Top of Provided information

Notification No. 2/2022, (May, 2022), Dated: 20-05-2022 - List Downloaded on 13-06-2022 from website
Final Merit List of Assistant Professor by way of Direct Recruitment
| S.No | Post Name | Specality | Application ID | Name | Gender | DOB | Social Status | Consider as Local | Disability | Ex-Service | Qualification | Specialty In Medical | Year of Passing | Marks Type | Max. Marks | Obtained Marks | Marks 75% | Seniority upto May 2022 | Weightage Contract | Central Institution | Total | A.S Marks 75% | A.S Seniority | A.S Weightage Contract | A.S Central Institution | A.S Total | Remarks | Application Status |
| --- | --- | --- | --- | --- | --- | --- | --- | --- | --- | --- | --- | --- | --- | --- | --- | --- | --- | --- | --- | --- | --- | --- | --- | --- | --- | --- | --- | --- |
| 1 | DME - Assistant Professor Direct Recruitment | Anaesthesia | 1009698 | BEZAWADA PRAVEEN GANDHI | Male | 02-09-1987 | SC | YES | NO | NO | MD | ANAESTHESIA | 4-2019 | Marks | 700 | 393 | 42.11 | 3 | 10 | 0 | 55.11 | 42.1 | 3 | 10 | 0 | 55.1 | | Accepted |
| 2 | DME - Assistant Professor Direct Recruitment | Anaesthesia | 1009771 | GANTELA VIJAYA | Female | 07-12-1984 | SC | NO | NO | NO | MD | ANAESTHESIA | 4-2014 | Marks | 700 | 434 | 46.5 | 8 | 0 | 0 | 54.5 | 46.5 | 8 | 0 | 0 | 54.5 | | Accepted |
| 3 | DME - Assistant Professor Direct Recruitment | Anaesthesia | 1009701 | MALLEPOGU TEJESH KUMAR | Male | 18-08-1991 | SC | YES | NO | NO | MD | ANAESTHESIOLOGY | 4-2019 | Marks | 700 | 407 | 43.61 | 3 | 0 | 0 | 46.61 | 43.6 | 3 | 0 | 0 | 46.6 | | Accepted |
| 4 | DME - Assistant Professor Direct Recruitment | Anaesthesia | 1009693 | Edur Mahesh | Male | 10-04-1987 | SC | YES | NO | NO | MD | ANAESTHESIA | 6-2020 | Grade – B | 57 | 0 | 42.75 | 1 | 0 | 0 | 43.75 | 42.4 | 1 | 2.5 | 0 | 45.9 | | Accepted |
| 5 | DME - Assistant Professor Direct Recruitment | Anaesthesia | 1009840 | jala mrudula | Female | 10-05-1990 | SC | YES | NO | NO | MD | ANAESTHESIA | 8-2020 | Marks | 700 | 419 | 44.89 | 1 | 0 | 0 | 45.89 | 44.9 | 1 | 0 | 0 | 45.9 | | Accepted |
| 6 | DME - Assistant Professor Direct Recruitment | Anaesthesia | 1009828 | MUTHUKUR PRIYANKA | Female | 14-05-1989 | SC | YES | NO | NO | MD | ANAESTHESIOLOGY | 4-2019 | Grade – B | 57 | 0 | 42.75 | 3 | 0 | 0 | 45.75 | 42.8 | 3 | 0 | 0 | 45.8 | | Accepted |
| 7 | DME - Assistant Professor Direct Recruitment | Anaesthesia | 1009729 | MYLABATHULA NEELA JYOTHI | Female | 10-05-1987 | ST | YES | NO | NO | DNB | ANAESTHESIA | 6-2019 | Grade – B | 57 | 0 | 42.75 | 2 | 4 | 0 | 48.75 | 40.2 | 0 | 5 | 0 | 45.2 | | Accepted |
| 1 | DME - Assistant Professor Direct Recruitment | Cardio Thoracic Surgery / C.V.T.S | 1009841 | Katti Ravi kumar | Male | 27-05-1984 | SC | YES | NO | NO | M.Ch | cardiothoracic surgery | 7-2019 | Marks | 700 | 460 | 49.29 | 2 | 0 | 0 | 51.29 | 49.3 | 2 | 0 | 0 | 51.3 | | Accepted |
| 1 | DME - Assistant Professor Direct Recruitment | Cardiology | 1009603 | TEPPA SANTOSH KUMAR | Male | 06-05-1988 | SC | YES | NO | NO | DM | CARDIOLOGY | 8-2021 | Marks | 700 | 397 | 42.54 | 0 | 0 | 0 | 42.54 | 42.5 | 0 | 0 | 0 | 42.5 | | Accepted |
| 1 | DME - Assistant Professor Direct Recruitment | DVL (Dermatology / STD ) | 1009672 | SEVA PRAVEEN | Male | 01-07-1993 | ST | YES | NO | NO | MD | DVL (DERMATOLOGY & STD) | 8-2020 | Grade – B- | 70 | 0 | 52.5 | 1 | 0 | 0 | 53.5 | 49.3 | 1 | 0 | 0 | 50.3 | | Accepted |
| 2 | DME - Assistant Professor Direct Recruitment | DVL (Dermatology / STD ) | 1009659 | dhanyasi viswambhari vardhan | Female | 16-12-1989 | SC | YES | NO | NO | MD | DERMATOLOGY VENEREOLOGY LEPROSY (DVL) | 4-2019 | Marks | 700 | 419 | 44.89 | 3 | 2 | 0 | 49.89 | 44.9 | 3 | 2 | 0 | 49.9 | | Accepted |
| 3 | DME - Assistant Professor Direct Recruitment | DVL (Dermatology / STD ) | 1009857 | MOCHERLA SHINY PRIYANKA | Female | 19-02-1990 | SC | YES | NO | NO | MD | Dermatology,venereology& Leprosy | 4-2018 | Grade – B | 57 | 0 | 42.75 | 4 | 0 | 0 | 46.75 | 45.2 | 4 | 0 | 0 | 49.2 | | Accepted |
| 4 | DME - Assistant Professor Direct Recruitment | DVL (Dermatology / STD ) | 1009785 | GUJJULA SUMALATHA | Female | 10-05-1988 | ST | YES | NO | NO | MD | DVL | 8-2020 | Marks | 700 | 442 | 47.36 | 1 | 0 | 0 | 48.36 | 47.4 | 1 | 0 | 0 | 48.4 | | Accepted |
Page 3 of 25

Bottom of Provided information

### Description of the task
The required output is every line above that contains the string "ANAESTHESIOLOGY".

### Answer
| 3 | DME - Assistant Professor Direct Recruitment | Anaesthesia | 1009701 | MALLEPOGU TEJESH KUMAR | Male | 18-08-1991 | SC | YES | NO | NO | MD | ANAESTHESIOLOGY | 4-2019 | Marks | 700 | 407 | 43.61 | 3 | 0 | 0 | 46.61 | 43.6 | 3 | 0 | 0 | 46.6 | | Accepted |
| 6 | DME - Assistant Professor Direct Recruitment | Anaesthesia | 1009828 | MUTHUKUR PRIYANKA | Female | 14-05-1989 | SC | YES | NO | NO | MD | ANAESTHESIOLOGY | 4-2019 | Grade – B | 57 | 0 | 42.75 | 3 | 0 | 0 | 45.75 | 42.8 | 3 | 0 | 0 | 45.8 | | Accepted |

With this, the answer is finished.